Directions for this task: Reproduce the lines between the one containing "pose: elev=177.9 azim=202.0" and the one containing "Dot at: (271, 195)", inclusive, swapping "dist" for "distance" and leaving everything else unchanged. Omit the pictures from the answer.

Dataset:

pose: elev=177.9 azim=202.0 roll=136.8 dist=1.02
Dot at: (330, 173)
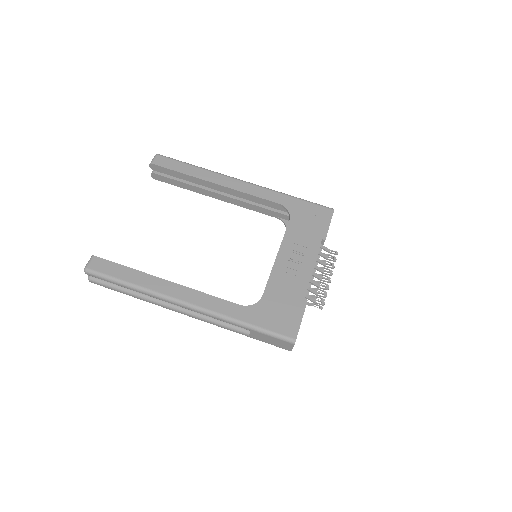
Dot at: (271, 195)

---

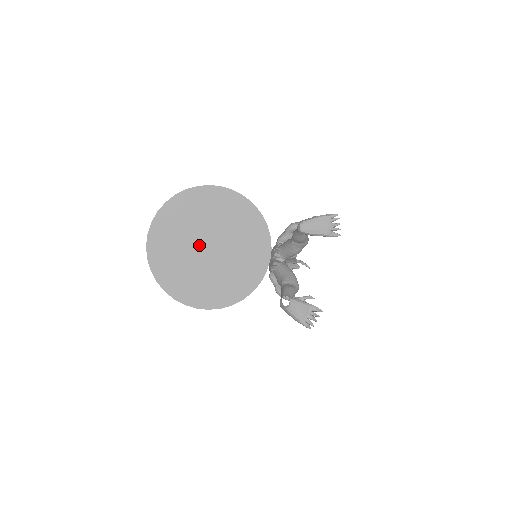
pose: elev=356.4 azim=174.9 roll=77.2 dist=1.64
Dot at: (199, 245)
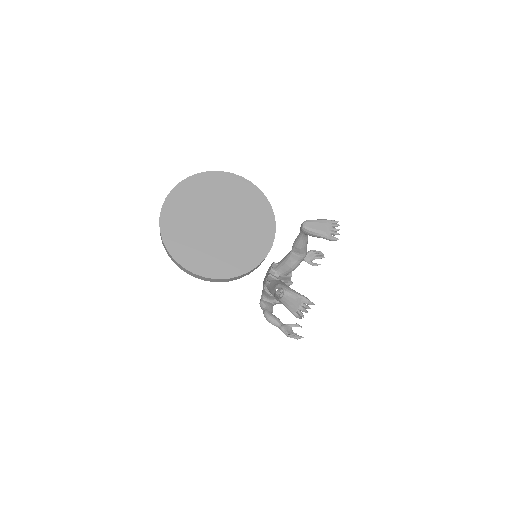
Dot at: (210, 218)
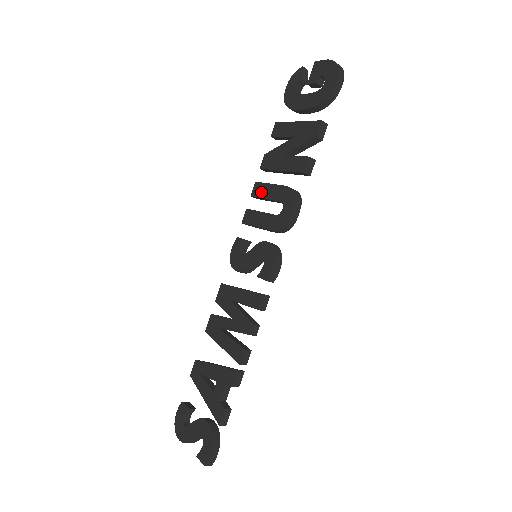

Written response:
pose: elev=177.9 azim=202.0 roll=136.8 distance=1.02
Dot at: (330, 173)
Dot at: (271, 195)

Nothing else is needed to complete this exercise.